Friends, a blessed Feast of St. Benedict!

“Help me, great St. Benedict, to live and die as a faithful child of God, to run in the sweetness of His loving will, and to attain the eternal happiness of heaven. Amen.”

Saint John Paul II expressed his sincere hope: “May every Benedictine community present itself with a well-defined identity, like a “city on a hill”, distinct from the surrounding world, but open and welcoming to the poor, to pilgrims and to all who are searching for a life of greater fidelity to the Gospel!”

Blessed John Henry Newman tells us: “We are told to be like little children; and where shall we find a more striking instance than is here afforded us of that union of simplicity and reverence, that clear perception of the unseen, yet recognition of the mysterious, which is the characteristic of the first years of human existence? To the monk heaven was next door; he formed no plans, he had no cares; the ravens of his father Benedict were ever at his side. He “went forth” in his youth “to his work and to his labour” until the evening of life; if he lived a day longer, he did a day’s work more; whether he lived many days or few, he laboured on to the end of them.
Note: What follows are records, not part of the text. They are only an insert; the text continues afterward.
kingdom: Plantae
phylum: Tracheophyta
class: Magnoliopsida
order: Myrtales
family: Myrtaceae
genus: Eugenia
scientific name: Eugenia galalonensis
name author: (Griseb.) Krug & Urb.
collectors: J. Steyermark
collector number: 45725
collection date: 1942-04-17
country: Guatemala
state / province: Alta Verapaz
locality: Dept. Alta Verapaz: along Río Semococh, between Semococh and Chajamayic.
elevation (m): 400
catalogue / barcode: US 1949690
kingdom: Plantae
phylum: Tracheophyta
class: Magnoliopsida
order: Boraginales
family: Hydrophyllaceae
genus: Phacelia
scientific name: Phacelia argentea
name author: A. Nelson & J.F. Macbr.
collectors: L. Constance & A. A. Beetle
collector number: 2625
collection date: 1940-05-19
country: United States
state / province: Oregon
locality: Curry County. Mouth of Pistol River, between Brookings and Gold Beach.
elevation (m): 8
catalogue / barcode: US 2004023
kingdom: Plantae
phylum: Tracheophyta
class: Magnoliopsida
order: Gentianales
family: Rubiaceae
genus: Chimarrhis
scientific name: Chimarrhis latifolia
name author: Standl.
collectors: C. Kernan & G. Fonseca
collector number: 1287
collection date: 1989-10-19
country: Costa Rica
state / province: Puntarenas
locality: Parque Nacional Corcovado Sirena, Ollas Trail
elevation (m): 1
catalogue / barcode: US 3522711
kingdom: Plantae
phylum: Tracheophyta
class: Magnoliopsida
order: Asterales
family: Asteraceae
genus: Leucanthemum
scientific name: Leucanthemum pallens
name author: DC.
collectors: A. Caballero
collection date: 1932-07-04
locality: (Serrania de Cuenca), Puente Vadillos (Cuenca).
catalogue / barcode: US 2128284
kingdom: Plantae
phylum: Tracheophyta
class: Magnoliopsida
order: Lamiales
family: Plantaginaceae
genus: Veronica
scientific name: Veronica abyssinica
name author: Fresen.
He had no wish to see further in advance of his journey than where he was to make his next stage. He ploughed and sowed, he prayed, he meditated, he studied, he wrote, he taught, and then he died and went to heaven. He made his way into the labyrinthine forest, and he cleared just so much of space as his dwelling required, suffering the high solemn trees and the deep pathless thicket to close him in.